Big is good for 25 quid - well, nearly

Commenting on the opening to the public of London's Shard, 25 pounds for an adult to go up to the 25m high observation deck from which they may see for 64km, GW_Scam reckons Dunedin needs a big tall building, and regrets opposition to the proposed 5-star hotel. This is the best argument I have read so far for accepting the hotel proposal. While the design proposed is unlike the Shard fully lacking in originality and though big and lumpen it is not high enough to afford such an extensive view, nor are there world-famous features like St Paul's and Buckingham Palace to see, these are minor drawbacks. The DCC should immediately declare that profits from attractions that charge punters to view anything DCC-owned/operated must pay 50% of gross income to the DCC.

Value of a Skyline Landmark?

I have been watching the golf in Dubai and was astounded by the hundreds of tall skyscrapers dotting the background. Why would one building that would not even equal any of these, make people sit up and take notice of Dunedin?

To imagine that a tall skyscraper is evidence that all is alive and well in a city is an obscenely materialistic view of the world.
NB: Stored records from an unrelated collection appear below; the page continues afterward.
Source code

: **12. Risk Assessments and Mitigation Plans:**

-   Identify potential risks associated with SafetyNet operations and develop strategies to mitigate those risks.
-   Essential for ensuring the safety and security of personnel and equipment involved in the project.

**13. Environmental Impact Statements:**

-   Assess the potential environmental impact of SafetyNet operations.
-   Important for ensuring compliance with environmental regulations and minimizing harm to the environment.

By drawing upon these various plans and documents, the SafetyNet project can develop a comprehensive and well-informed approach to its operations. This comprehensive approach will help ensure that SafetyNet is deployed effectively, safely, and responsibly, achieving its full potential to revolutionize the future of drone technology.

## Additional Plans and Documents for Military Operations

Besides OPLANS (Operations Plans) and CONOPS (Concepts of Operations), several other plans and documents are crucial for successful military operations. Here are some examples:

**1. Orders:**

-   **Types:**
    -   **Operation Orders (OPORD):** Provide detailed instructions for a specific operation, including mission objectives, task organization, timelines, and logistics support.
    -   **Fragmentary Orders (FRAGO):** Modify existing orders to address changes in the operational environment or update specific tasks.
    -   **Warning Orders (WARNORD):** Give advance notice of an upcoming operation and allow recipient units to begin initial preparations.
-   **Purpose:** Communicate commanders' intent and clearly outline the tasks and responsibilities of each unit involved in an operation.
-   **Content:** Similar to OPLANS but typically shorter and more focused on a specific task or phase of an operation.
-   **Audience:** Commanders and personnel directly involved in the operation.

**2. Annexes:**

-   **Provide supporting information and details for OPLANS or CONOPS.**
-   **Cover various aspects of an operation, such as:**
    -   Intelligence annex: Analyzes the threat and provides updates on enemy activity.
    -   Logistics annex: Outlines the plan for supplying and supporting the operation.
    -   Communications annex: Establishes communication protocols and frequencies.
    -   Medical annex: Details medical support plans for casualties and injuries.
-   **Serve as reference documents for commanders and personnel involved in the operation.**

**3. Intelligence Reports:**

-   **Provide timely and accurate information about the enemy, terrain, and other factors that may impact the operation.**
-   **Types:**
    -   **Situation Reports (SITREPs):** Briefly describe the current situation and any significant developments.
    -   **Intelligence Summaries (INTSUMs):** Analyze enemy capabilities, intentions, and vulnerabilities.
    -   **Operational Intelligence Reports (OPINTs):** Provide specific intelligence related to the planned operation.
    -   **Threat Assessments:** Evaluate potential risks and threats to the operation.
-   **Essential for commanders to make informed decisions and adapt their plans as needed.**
Let's look at Detroit and Chicago as prime examples of decaying cities complete with mothballed skyscrapers. Let's look at one of our own tallest buildings - the decaying Post Office building is a prime example that being a tall prominent building does not guarantee its own survival or the well-being of a city and its inhabitants.

People think that Venice, Malta, Vienna, Rome and many other great cities are wonderful places to live in and visit - none of these have these temporary glass and steel monstrosities in their midst as prominent features. Dunedin has some fine buildings and they should be our identity - not something wrung from the caverns of those depressingly ugly cities in the United States and elsewhere.

It is fine for Dubai and other temporary metropolises to copy the United States model and eternally try to better it. We need to keep our identity. It is getting increasingly annoying that whenever there is a differing of opinion, some are labelled as whingers. This is getting tiresome. We are not whingers. We are people who care about our city and do not wish it to become a diminished carbon copy of some other city elsewhere in the world. We will continue to state our opinion because that is the purpose of discussion forums.

Maybe one day Dunedin could have a Skyline Landmark?

If only investors would choose Dunedin to build a Skyline Landmark building, to make a statement that says 'Yes Dunedin is alive and thriving in the modern world'.

I know, maybe a 28 storey modern hotel would be exactly what we need!

Oh that's right, investors are tring to do that, but a handful of the 'whinging brigade' have stood up and said "No, go away".

It's a funny backward little World we live in here in Dunedin.